Incursion dans les multiples univers de l’autisme

«L’image des autistes à la Rain Man est fausse. Ce n’est pas la réalité», dit Étienne D. Laurin, qui continue d’être fasciné par ces êtres uniques.
Photo: Jacques Nadeau Le Devoir «L’image des autistes à la Rain Man est fausse. Ce n’est pas la réalité», dit Étienne D. Laurin, qui continue d’être fasciné par ces êtres uniques.

Étienne D. Lorrain ne s’en cache pas : il n’est pas très sociable. Il le dit clairement : il en a marre d’être forcé à créer des liens avec tous ceux qui l’entourent. « Sincèrement, je n’ai jamais eu l’intention de me sociabiliser. C’est une idée de mes enseignants, une conception qu’ils ont eue en tête et qu’ils m’ont imposée depuis des années », lance-t-il, soulignant l’ampleur de l’effort consenti pour parler de son trouble du spectre de l’autisme (TSA) en entrevue.

Lors de la rencontre au Musée des beaux-arts de Montréal, il avait plutôt envie de discuter de sa passion pour ce qu’il appelle « les temps bibliques ». Jésus, Moïse, Abraham le fascinent actuellement. Mais il y a quelques mois, il était plutôt intrigué par les tueurs en série ! Il savait tout d’eux, déployant un savoir quasi encyclopédique comme c’est souvent le cas chez certaines personnes autistes.

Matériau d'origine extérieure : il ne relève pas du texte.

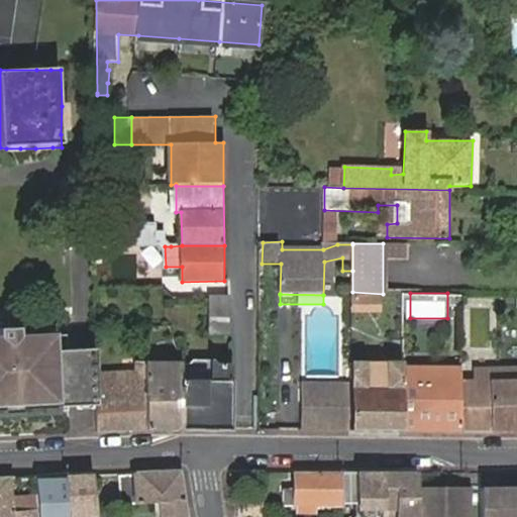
[(210,334),(228,334),(229,297),(228,297),(210,297),(210,334)]
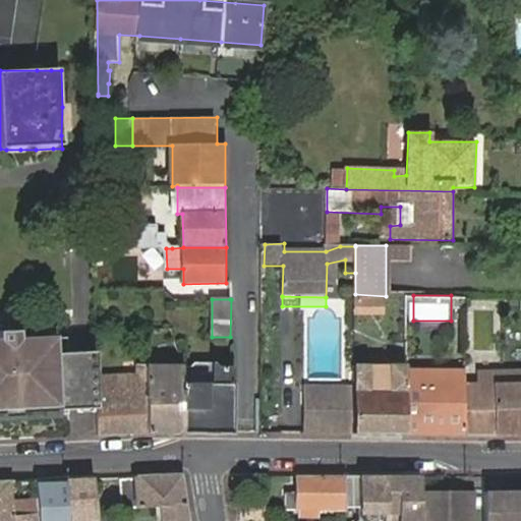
[(0,330),(11,330),(11,322),(11,320),(0,319),(0,330)]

Quand il avait trois ans, on a diagnostiqué à Étienne le syndrome d’Asperger, un diagnostic que risque de recevoir une personne sur 250, majoritairement les garçons. Ce syndrome n’est pas une maladie mentale ni même un handicap, mais un trouble de développement où la communication et les interactions s’exercent de façon différente de celles communément employées.

Dans le milieu scientifique, les chercheurs peinent d’ailleurs à s’entendre sur une définition exacte de l’autisme même si ce trouble est diagnostiqué depuis plus de 70 ans. Le Dr Laurent Mottron parle de ce trouble comme étant « une forme d’adaptation de l’organisme humain à des variations de conditions de vie initiale qui peuvent donner d’énormes difficultés dans la vie de tous les jours ». « Dans le fond, c’est une forme de vie différente où les intérêts et les émotions ne fonctionnent pas du tout de la même manière », précise ce grand spécialiste de l’autisme de l’hôpital Rivière-des-Prairies. Selon lui, il y aurait même de 30 000 à 40 000 cas d’autisme qui n’auraient toujours pas été diagnostiqués au Québec.

Quatre axes

Il faut dire qu’il existe plusieurs formes d’autisme, qui peuvent être décrites selon quatre axes principaux. « Un autiste est plus ou moins adapté, plus ou moins intelligent, sait plus ou moins parler ou souffre d’un trouble associé à des maladies. C’est tout un spectre où on retrouve des autistes avec une intelligence supérieure et d’autres avec des déficiences », explique le Dr Mottron.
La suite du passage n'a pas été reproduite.